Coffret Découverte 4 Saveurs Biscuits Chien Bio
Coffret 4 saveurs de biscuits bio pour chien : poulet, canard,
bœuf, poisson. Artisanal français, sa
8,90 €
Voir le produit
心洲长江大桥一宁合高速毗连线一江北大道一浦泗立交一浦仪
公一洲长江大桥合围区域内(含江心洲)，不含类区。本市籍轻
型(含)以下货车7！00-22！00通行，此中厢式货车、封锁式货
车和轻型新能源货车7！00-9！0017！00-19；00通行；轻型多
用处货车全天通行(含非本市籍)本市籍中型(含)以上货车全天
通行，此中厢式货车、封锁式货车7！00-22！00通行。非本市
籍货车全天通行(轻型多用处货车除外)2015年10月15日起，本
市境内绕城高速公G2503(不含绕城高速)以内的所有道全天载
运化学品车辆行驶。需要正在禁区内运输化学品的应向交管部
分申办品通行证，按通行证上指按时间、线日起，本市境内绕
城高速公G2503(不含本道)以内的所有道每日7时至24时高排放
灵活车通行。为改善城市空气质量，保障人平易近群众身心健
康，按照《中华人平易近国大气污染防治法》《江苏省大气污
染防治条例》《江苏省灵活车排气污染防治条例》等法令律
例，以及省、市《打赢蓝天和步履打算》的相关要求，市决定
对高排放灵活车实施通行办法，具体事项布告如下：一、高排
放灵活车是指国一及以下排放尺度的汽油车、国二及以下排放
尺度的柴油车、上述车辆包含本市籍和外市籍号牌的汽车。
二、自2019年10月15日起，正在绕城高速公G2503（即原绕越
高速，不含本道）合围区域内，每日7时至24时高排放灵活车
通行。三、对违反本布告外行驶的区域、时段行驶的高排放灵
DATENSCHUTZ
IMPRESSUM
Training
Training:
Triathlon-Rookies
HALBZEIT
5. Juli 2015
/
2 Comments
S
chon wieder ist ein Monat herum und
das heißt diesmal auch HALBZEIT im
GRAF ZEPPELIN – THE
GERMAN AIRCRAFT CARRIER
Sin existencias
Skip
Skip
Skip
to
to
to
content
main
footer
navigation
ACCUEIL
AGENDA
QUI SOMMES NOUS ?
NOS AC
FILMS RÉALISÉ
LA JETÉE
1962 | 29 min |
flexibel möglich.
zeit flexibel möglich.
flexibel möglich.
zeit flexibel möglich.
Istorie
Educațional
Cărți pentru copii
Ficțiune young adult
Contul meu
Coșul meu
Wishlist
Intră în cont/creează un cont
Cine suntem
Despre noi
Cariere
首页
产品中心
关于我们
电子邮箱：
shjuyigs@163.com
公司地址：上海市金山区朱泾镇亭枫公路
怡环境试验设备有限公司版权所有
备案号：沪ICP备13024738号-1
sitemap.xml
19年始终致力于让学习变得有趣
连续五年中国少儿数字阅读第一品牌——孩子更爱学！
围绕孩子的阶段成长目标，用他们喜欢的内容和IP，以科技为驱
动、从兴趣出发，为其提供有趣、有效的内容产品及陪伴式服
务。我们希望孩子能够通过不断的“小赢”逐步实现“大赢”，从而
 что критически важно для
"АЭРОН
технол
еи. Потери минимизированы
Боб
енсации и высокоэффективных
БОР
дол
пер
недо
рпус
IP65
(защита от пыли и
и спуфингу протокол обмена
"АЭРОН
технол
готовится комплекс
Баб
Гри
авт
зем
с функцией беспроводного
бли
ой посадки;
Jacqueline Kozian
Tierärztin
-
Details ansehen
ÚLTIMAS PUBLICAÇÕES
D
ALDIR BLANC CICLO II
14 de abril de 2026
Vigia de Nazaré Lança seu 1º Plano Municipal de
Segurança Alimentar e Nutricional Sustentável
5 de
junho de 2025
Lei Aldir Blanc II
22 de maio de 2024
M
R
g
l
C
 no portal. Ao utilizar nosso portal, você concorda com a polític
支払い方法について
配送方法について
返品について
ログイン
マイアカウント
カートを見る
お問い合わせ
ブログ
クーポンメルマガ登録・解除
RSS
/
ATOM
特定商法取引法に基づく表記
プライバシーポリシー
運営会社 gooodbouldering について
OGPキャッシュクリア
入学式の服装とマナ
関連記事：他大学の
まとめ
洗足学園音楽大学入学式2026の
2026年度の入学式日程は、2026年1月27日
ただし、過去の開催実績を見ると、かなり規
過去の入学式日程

++++++++

▸ **Task**: Copy every line of the records above, keeping each line identical to the original.

▸ **Response box**:
Coffret Découverte 4 Saveurs Biscuits Chien Bio
Coffret 4 saveurs de biscuits bio pour chien : poulet, canard,
bœuf, poisson. Artisanal français, sa
8,90 €
Voir le produit
心洲长江大桥一宁合高速毗连线一江北大道一浦泗立交一浦仪
公一洲长江大桥合围区域内(含江心洲)，不含类区。本市籍轻
型(含)以下货车7！00-22！00通行，此中厢式货车、封锁式货
车和轻型新能源货车7！00-9！0017！00-19；00通行；轻型多
用处货车全天通行(含非本市籍)本市籍中型(含)以上货车全天
通行，此中厢式货车、封锁式货车7！00-22！00通行。非本市
籍货车全天通行(轻型多用处货车除外)2015年10月15日起，本
市境内绕城高速公G2503(不含绕城高速)以内的所有道全天载
运化学品车辆行驶。需要正在禁区内运输化学品的应向交管部
分申办品通行证，按通行证上指按时间、线日起，本市境内绕
城高速公G2503(不含本道)以内的所有道每日7时至24时高排放
灵活车通行。为改善城市空气质量，保障人平易近群众身心健
康，按照《中华人平易近国大气污染防治法》《江苏省大气污
染防治条例》《江苏省灵活车排气污染防治条例》等法令律
例，以及省、市《打赢蓝天和步履打算》的相关要求，市决定
对高排放灵活车实施通行办法，具体事项布告如下：一、高排
放灵活车是指国一及以下排放尺度的汽油车、国二及以下排放
尺度的柴油车、上述车辆包含本市籍和外市籍号牌的汽车。
二、自2019年10月15日起，正在绕城高速公G2503（即原绕越
高速，不含本道）合围区域内，每日7时至24时高排放灵活车
通行。三、对违反本布告外行驶的区域、时段行驶的高排放灵
DATENSCHUTZ
IMPRESSUM
Training
Training:
Triathlon-Rookies
HALBZEIT
5. Juli 2015
/
2 Comments
S
chon wieder ist ein Monat herum und
das heißt diesmal auch HALBZEIT im
GRAF ZEPPELIN – THE
GERMAN AIRCRAFT CARRIER
Sin existencias
Skip
Skip
Skip
to
to
to
content
main
footer
navigation
ACCUEIL
AGENDA
QUI SOMMES NOUS ?
NOS AC
FILMS RÉALISÉ
LA JETÉE
1962 | 29 min |
flexibel möglich.
zeit flexibel möglich.
flexibel möglich.
zeit flexibel möglich.
Istorie
Educațional
Cărți pentru copii
Ficțiune young adult
Contul meu
Coșul meu
Wishlist
Intră în cont/creează un cont
Cine suntem
Despre noi
Cariere
首页
产品中心
关于我们
电子邮箱：
shjuyigs@163.com
公司地址：上海市金山区朱泾镇亭枫公路
怡环境试验设备有限公司版权所有
备案号：沪ICP备13024738号-1
sitemap.xml
19年始终致力于让学习变得有趣
连续五年中国少儿数字阅读第一品牌——孩子更爱学！
围绕孩子的阶段成长目标，用他们喜欢的内容和IP，以科技为驱
动、从兴趣出发，为其提供有趣、有效的内容产品及陪伴式服
务。我们希望孩子能够通过不断的“小赢”逐步实现“大赢”，从而
 что критически важно для
"АЭРОН
технол
еи. Потери минимизированы
Боб
енсации и высокоэффективных
БОР
дол
пер
недо
рпус
IP65
(защита от пыли и
и спуфингу протокол обмена
"АЭРОН
технол
готовится комплекс
Баб
Гри
авт
зем
с функцией беспроводного
бли
ой посадки;
Jacqueline Kozian
Tierärztin
-
Details ansehen
ÚLTIMAS PUBLICAÇÕES
D
ALDIR BLANC CICLO II
14 de abril de 2026
Vigia de Nazaré Lança seu 1º Plano Municipal de
Segurança Alimentar e Nutricional Sustentável
5 de
junho de 2025
Lei Aldir Blanc II
22 de maio de 2024
M
R
g
l
C
 no portal. Ao utilizar nosso portal, você concorda com a polític
支払い方法について
配送方法について
返品について
ログイン
マイアカウント
カートを見る
お問い合わせ
ブログ
クーポンメルマガ登録・解除
RSS
/
ATOM
特定商法取引法に基づく表記
プライバシーポリシー
運営会社 gooodbouldering について
OGPキャッシュクリア
入学式の服装とマナ
関連記事：他大学の
まとめ
洗足学園音楽大学入学式2026の
2026年度の入学式日程は、2026年1月27日
ただし、過去の開催実績を見ると、かなり規
過去の入学式日程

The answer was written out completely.